On Tue, 15 Apr 1997, Rebecca Tushnet <rebecca.tushnet[_at_]yale.edu> wrote:
>
> Suppose I create a page that allows a visitor to type in one
> search, which will automatically be sent to six of the Internet's
> top search engines. In seconds, the page will display the
> results--duplicates removed--with labels identifying which search
> engine retrieved which URLs. At the bottom of each page of results,
> this mega-search "collator" (it's not really an engine in the same
> way that the engines it bases itself on are, of course) displays
> the six ads one would have seen had one visited the sites oneself.
>
> Infringing derivative work, or fair use?

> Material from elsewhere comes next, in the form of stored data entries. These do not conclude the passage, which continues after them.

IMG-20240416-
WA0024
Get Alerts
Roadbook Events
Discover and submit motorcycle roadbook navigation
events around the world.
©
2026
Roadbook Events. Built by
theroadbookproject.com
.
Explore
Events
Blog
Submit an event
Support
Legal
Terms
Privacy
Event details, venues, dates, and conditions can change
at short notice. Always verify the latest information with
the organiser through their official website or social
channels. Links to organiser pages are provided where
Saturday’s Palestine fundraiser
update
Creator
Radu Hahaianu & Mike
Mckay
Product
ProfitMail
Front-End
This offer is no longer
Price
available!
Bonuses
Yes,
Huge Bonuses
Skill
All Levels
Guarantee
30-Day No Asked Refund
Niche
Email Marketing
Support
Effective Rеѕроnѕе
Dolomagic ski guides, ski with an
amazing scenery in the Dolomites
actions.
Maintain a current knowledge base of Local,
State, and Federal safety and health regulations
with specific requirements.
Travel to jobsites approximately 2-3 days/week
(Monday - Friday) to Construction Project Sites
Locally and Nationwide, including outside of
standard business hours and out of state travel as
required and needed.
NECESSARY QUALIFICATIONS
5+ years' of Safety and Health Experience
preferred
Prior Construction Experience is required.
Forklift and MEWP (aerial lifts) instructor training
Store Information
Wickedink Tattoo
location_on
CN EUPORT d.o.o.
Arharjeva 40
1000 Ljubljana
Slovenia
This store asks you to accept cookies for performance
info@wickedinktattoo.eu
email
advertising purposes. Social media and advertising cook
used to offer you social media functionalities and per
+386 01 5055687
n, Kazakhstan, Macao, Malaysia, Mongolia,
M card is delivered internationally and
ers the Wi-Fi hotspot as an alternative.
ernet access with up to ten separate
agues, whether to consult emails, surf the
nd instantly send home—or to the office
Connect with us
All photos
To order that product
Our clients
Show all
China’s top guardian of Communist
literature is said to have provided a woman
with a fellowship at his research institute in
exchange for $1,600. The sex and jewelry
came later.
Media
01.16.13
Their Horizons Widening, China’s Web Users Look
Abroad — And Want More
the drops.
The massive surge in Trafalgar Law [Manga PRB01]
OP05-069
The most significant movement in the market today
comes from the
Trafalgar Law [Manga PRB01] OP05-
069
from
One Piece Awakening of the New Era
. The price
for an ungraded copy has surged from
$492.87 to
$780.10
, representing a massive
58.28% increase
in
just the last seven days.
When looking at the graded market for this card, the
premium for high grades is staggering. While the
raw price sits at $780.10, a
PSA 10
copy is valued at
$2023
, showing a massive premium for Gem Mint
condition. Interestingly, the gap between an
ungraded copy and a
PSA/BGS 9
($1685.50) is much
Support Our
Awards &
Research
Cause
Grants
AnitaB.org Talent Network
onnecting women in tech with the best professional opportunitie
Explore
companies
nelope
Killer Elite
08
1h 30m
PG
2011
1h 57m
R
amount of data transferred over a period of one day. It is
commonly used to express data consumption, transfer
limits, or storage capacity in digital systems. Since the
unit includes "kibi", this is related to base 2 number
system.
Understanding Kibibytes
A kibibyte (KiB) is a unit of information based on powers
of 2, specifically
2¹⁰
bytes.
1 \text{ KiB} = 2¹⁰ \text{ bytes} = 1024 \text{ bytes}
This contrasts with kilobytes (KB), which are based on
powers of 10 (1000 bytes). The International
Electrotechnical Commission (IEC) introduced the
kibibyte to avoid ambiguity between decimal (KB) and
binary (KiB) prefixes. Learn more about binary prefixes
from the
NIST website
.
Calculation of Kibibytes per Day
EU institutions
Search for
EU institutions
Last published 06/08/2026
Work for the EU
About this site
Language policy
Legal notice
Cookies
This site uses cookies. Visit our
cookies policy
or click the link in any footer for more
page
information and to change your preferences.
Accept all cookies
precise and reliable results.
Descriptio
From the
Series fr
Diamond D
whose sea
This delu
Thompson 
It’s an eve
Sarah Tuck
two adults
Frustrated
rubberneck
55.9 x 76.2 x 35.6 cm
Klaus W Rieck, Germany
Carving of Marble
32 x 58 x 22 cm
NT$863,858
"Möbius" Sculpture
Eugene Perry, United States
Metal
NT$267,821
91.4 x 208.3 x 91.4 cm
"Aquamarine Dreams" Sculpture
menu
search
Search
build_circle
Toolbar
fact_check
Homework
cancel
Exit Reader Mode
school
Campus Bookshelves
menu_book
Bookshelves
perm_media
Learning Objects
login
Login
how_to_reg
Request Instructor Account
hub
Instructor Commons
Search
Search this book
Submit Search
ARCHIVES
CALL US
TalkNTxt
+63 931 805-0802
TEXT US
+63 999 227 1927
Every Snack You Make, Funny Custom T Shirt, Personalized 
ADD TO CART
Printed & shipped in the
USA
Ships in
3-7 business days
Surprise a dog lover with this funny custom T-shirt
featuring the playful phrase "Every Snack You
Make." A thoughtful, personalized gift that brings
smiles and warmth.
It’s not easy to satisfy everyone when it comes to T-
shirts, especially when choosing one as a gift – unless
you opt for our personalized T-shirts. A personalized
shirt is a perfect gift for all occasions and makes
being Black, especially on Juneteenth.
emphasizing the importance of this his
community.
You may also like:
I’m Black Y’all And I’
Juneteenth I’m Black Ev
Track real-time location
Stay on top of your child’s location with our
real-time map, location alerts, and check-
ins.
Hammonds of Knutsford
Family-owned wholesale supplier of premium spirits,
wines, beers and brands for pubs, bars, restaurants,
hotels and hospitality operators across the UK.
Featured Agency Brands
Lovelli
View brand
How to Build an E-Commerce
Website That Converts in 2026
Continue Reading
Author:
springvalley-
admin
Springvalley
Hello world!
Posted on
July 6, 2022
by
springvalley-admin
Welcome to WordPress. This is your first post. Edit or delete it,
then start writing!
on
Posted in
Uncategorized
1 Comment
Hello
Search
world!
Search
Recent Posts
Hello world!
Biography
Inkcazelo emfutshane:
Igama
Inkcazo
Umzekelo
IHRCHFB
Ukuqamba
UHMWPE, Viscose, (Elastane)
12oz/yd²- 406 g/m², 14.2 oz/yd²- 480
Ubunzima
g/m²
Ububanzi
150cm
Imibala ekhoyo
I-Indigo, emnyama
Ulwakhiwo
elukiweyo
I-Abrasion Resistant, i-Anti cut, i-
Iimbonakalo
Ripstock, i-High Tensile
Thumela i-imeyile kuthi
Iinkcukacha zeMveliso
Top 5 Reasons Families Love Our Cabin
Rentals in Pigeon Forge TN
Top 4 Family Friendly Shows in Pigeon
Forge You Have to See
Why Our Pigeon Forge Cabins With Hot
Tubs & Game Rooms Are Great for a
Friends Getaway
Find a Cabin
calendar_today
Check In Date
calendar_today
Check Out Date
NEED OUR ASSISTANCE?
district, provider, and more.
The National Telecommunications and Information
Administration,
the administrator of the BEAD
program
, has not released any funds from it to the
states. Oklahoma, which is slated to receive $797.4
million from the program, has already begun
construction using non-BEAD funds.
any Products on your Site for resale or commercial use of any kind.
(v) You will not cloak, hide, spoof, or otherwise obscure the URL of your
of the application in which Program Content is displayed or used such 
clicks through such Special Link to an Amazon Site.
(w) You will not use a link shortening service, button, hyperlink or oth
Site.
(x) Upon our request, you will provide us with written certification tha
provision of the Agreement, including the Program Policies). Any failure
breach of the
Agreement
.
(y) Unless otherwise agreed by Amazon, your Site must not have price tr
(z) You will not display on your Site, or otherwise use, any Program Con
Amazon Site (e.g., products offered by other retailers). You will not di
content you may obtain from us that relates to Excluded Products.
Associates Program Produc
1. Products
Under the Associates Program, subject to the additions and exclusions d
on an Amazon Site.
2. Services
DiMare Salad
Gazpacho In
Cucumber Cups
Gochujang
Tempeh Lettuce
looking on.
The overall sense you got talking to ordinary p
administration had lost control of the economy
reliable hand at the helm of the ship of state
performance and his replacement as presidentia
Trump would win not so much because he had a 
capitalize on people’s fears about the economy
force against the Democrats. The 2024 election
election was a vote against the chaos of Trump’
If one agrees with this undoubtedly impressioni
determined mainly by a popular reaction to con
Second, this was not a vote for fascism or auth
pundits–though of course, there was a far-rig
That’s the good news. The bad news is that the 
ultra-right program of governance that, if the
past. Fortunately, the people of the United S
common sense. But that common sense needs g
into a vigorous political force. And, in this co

See MetaCrawler's FAQ and specifically the question, "Why are you passing through ads? The old MetaCrawler didn't do that."
http://www.metacrawler.com/faq.html
See AltaVista's Rules of Use, and specifically:
"The AltaVista search engine and the AltaVista index are the property of Digital Equipment Corporation. You may not, without express permission from Digital, take the results from an AltaVista search and reformat and display them. You also may not mirror the AltaVista home page or results pages on your Web site."
http://www.altavista.digital.com/cgi-bin/query?pg=tmpl&v=legal.html
Actually, MetaCrawler uses AltaVista as one of its search engines, so one assumes that the two came to some sort of agreement. Without answering Rebecca's question (which is loaded, actually, because it doesn't include the possibility of no infringement at all), my belief is that, as a policy matter, these types of issues are best handled by agreements.
But if such an agreement didn't exist and the search engine owner was unhappy with the metasearch owner, you are back to Rebecca's question. The analysis is similar to the TotalNews issues. One party (metasearch) is using another party's content without permission. There are differences, though. First, in TN the entire content is being taken, whereas with the metasearch only a small amount of content is being taken, although one could argue that it is the most important content. Second, the formatting of that content is much more altered than it is in TN. Third, I think what is happening is less confusing to the user in the search context than in TN, that the user is much more aware that the search engines are being used. That last difference is much more applicable to non-copyright issues. Another difference is that in TN nothing was being copied by TN to its own server. Therefore, many people contend that no reproduction right was violated. In the metasearch example I'm assuming that the results of the search engines are stored on the metasearch's server before being reformatted and passed to the user. If that is so, then without even looking at whether the end product is a derivative work, does it violate the exclusive reproduction right of the search engine? Interestingly enough, what is really being taken is content that was already taken by the search engine itself. Most people assume that *that* content was impliedly, permissibly taken because the pages being searched for want to be found, but it is an interesting point.